Resistance costs and future drug options of antiretroviral therapies: analysis of the role of NRTIs, NNRTIs, and PIs in a large clinical cohort

Abstract

Objective: To investigate future drug options (FDOs), resistance cost (RCVF), and virologic response to genotypic-driven rescue highly active antiretroviral therapy (HAART), according to type of therapy.

Method: This was a retrospective analysis in naïve or antiretroviral-experienced patients. Virologic response was defined as HIV RNA <50 copies.

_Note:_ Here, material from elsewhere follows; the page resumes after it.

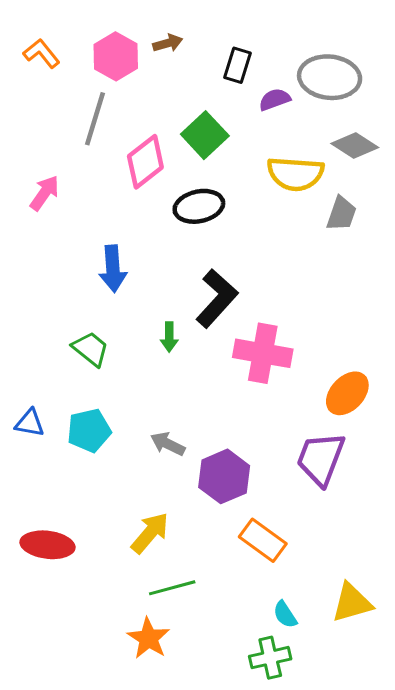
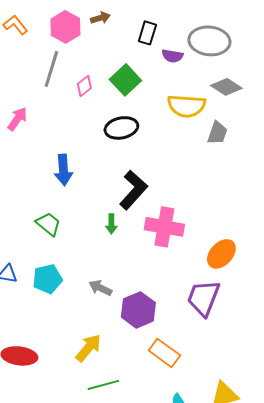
purple semicircle: (275, 99) -> (172, 56), turned -150
pink diamond: (145, 162) -> (84, 86), moved, size x0.6
green arrow: (169, 337) -> (111, 224), moved

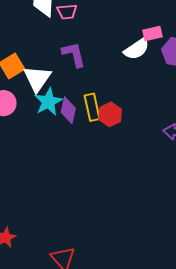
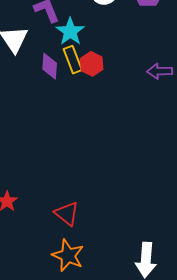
cyan star: (48, 102) -> (70, 32), moved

Results: There were 108 patients failing first-line HAART; there were 328 experienced patients. FDOs were reduced in subjects failing a thymidine-analogue (TA) regimen (median 3.65, IQR 1.29 ) compared to patients without TA (median 3.82, IQR 1.12) (p = .011). FDOs after first failure were higher for patients with non-nucleoside reverse transcriptase inhibitor (NNRTI; median 3.82; IQR 1.24) than with protease inhibitor (PI; median 3.64, IQR 1.15) (p = .027). In experienced patients, FDOs were much higher for TA (p = .005). Patients responding to genotypic-modified regimens had higher FDOs (median 3.9 4, IQR 2.53) than patients not responding (median 2.18, IQR 3.65) (p > .0001). Switching from an NNRTI-based HAART to a boosted PI had a higher chance (48.1%) of achieving a full virologic suppression, compared to switching from PI to NNRTI (21.4%, p < .0001).

Conclusion: FDOs and RCVF are parameters that can quantify the therapeutic choices at virologic failure. Different drugs induce different FDOs and RCVF. In successive-line regimens, the higher antiviral effect and genetic barrier of boosted PIs may overcome the limits of using nucleoside reverse transcriptase backbones, with only partial effectiveness.